What is being asked – Please reproduce every line of the data below word for word, without changing anything.

begin Data to process

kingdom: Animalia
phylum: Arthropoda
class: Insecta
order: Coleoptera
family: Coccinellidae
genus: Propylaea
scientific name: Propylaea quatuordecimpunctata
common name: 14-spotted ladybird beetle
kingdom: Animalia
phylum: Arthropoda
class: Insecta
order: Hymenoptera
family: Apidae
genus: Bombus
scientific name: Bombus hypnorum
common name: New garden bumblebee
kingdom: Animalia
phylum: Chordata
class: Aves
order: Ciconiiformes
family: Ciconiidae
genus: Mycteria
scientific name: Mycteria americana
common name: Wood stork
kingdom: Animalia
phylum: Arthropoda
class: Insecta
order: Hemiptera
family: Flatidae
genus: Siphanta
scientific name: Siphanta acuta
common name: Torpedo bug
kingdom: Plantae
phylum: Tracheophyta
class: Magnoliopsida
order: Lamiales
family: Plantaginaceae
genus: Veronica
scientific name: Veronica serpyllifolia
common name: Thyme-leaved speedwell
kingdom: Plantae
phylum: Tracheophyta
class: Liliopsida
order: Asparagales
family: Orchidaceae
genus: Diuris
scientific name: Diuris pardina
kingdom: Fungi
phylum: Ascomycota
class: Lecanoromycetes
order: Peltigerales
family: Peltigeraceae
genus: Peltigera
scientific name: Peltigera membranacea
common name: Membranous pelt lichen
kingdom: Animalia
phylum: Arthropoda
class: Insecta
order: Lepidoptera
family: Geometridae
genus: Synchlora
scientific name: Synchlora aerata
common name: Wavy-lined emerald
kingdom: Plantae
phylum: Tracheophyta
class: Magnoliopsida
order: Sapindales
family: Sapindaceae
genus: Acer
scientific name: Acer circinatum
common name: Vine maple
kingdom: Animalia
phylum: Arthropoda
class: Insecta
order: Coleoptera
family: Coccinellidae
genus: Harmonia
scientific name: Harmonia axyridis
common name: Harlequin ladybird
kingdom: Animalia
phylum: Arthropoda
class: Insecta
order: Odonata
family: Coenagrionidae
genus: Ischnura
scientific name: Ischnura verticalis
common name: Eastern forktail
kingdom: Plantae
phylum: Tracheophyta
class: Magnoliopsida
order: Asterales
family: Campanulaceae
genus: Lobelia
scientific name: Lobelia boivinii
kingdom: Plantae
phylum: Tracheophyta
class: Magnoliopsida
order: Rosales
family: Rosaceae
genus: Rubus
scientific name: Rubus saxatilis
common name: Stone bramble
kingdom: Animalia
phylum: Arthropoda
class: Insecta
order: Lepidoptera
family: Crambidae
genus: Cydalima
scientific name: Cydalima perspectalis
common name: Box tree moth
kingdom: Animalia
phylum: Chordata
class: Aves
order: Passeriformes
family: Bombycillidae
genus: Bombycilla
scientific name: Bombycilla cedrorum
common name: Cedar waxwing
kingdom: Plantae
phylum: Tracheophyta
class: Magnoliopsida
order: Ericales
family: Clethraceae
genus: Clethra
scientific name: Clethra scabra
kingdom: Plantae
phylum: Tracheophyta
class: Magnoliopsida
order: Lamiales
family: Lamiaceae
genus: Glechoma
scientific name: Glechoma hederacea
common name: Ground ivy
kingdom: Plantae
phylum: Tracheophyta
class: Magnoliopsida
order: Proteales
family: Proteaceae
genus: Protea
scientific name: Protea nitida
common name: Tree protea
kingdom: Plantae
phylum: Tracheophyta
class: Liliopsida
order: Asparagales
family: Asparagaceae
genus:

end Data to process

Expected output –
kingdom: Animalia
phylum: Arthropoda
class: Insecta
order: Coleoptera
family: Coccinellidae
genus: Propylaea
scientific name: Propylaea quatuordecimpunctata
common name: 14-spotted ladybird beetle
kingdom: Animalia
phylum: Arthropoda
class: Insecta
order: Hymenoptera
family: Apidae
genus: Bombus
scientific name: Bombus hypnorum
common name: New garden bumblebee
kingdom: Animalia
phylum: Chordata
class: Aves
order: Ciconiiformes
family: Ciconiidae
genus: Mycteria
scientific name: Mycteria americana
common name: Wood stork
kingdom: Animalia
phylum: Arthropoda
class: Insecta
order: Hemiptera
family: Flatidae
genus: Siphanta
scientific name: Siphanta acuta
common name: Torpedo bug
kingdom: Plantae
phylum: Tracheophyta
class: Magnoliopsida
order: Lamiales
family: Plantaginaceae
genus: Veronica
scientific name: Veronica serpyllifolia
common name: Thyme-leaved speedwell
kingdom: Plantae
phylum: Tracheophyta
class: Liliopsida
order: Asparagales
family: Orchidaceae
genus: Diuris
scientific name: Diuris pardina
kingdom: Fungi
phylum: Ascomycota
class: Lecanoromycetes
order: Peltigerales
family: Peltigeraceae
genus: Peltigera
scientific name: Peltigera membranacea
common name: Membranous pelt lichen
kingdom: Animalia
phylum: Arthropoda
class: Insecta
order: Lepidoptera
family: Geometridae
genus: Synchlora
scientific name: Synchlora aerata
common name: Wavy-lined emerald
kingdom: Plantae
phylum: Tracheophyta
class: Magnoliopsida
order: Sapindales
family: Sapindaceae
genus: Acer
scientific name: Acer circinatum
common name: Vine maple
kingdom: Animalia
phylum: Arthropoda
class: Insecta
order: Coleoptera
family: Coccinellidae
genus: Harmonia
scientific name: Harmonia axyridis
common name: Harlequin ladybird
kingdom: Animalia
phylum: Arthropoda
class: Insecta
order: Odonata
family: Coenagrionidae
genus: Ischnura
scientific name: Ischnura verticalis
common name: Eastern forktail
kingdom: Plantae
phylum: Tracheophyta
class: Magnoliopsida
order: Asterales
family: Campanulaceae
genus: Lobelia
scientific name: Lobelia boivinii
kingdom: Plantae
phylum: Tracheophyta
class: Magnoliopsida
order: Rosales
family: Rosaceae
genus: Rubus
scientific name: Rubus saxatilis
common name: Stone bramble
kingdom: Animalia
phylum: Arthropoda
class: Insecta
order: Lepidoptera
family: Crambidae
genus: Cydalima
scientific name: Cydalima perspectalis
common name: Box tree moth
kingdom: Animalia
phylum: Chordata
class: Aves
order: Passeriformes
family: Bombycillidae
genus: Bombycilla
scientific name: Bombycilla cedrorum
common name: Cedar waxwing
kingdom: Plantae
phylum: Tracheophyta
class: Magnoliopsida
order: Ericales
family: Clethraceae
genus: Clethra
scientific name: Clethra scabra
kingdom: Plantae
phylum: Tracheophyta
class: Magnoliopsida
order: Lamiales
family: Lamiaceae
genus: Glechoma
scientific name: Glechoma hederacea
common name: Ground ivy
kingdom: Plantae
phylum: Tracheophyta
class: Magnoliopsida
order: Proteales
family: Proteaceae
genus: Protea
scientific name: Protea nitida
common name: Tree protea
kingdom: Plantae
phylum: Tracheophyta
class: Liliopsida
order: Asparagales
family: Asparagaceae
genus:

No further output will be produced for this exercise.